UK PM jokes about Britain being 'Saudi Arabia of penal policy' under Home Secretary Priti Patel
UK PM Boris Johnson joked that Britain was becoming “the Saudi Arabia of penal policy, under our wonderful Home Secretary” at a £500-a-head Conservative Party fundraiser last week.
The 300-strong crowd at the InterContinental London Park Lane in Mayfair responded with rapturous laughter at the comparison between Britain and one of the world’s most brutal regimes in footage obtained by Business Insider.
UK Home Secretary Priti Patel has come under intense scrutiny in the UK press over her hardline policies on crime and immigration - which includes the use of “pushback” tactics along the British coast and the penalisation of undocumented migrants under a National Borders bill.
However, among Tory donors, only cheers could be heard.
Inside a £500-a-head Tory donor lunch with Boris Johnson, where the wine was 'rubbish' and he joked about emulating Saudi Arabia's justice system https://t.co/0aj8urbq21— Politics Insider (@PoliticsInsider) September 14, 2021
“In the immortal words of Priti Patel or Michael Howard or some other hardline home secretary, addressing the inmates of one of our larger prisons: It’s fantastic to see so many of you here,” said the UK PM at the beginning of his speech.
His Saudi Arabia joke followed a lengthy monologue about Conservatives being the party of enterprise, capital, business, affordable mortgages and renewable energy. “We’re the Saudi Arabia of wind,” Johnson said, before mentioning the Gulf country’s unmerciful criminal system.
Saudi Arabia has been accused of “longstanding human rights abuses” by Human Rights Watch.
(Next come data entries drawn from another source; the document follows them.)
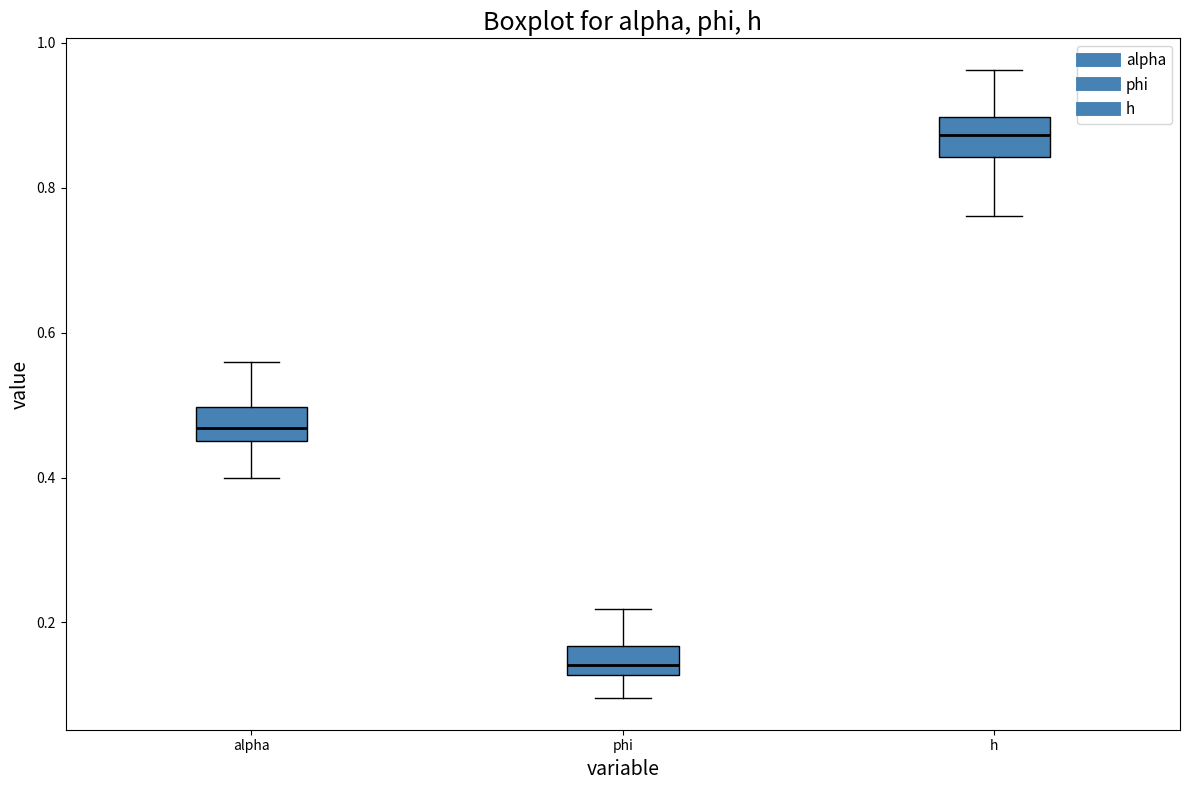

Reading left to right, transcribe this box plot: for each box, give where its median line is, the range the box spans, and where its two whiskers end, as read against the y-axis. The values are not printed on the chart, so give them approximately, as read against the axis.

alpha: median 0.46 (inside the box), box 0.46 to 0.50, whiskers 0.40 to 0.56
phi: median 0.14, box 0.12 to 0.16, whiskers 0.10 to 0.22
h: median 0.88, box 0.84 to 0.90, whiskers 0.76 to 0.96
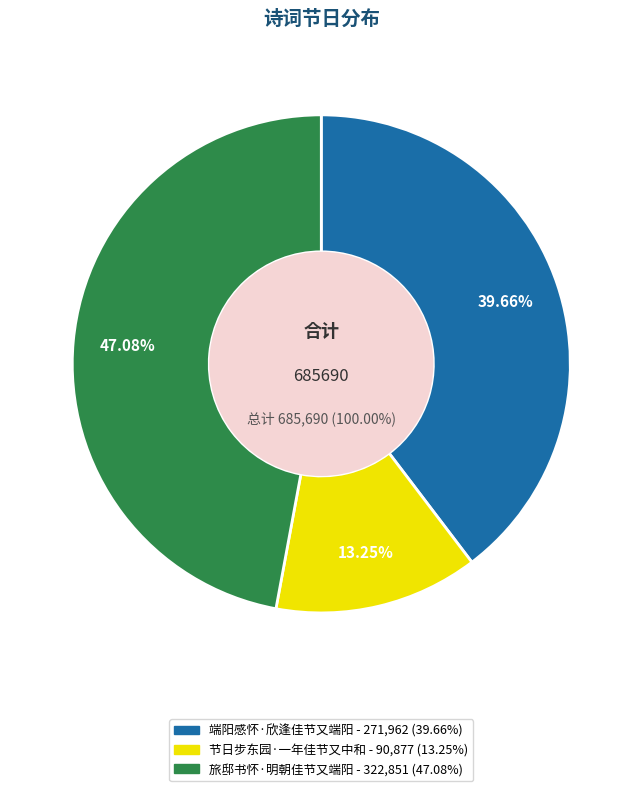

Is the sum of 端阳感怀·欣逢佳节又端阳 and 旅邸书怀·明朝佳节又端阳 greater than half?

Yes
This includes repressing dissidents, human rights activists, and independent clerics - sometimes by torture - as well as limiting the freedoms of women and immigrant communities.
It is one of the few countries that continues to carry out capital punishment via beheading, and executes people for homosexuality and drug offences.
Labour’s deputy leader Angela Rayner said on Twitter that the joke was “disgusting”.
“Saudi Arabia beheads its own citizens, tortures activists exercising their democratic rights and kills homosexuals,” she wrote. “As ever with Boris Johnson behind closed doors the masks slips and we see what he really thinks.”
At the same time as the Tory fundraiser on 10 September, rumours of a cabinet reshuffle putting Patel’s job at risk circulated on social media and in the UK press.
No decisions have been made public yet. While some at Downing Street want to see the back of Patel, according to The Times, the move would be dangerous on the Tory backbenches.
Instead, Johnson used this first public address to set a triumph tone on what is modern Conservativism in Britain, amid tax rises, growing economic inequality, and the looming prospect of another winter lockdown in the UK.
“We are basically, fundamentally, the party of enterprise and wealth creation. And I salute the City of London, incarnated here, and I always stick up for the wonderful banker. Any bankers here?” said Johnson.
Downing Street did not respond to multiple requests for comment about the joke. In January, when Politico reported on the UK PM making a similar jest to a call with 250 business bosses, Downing Street called it “total bollocks”.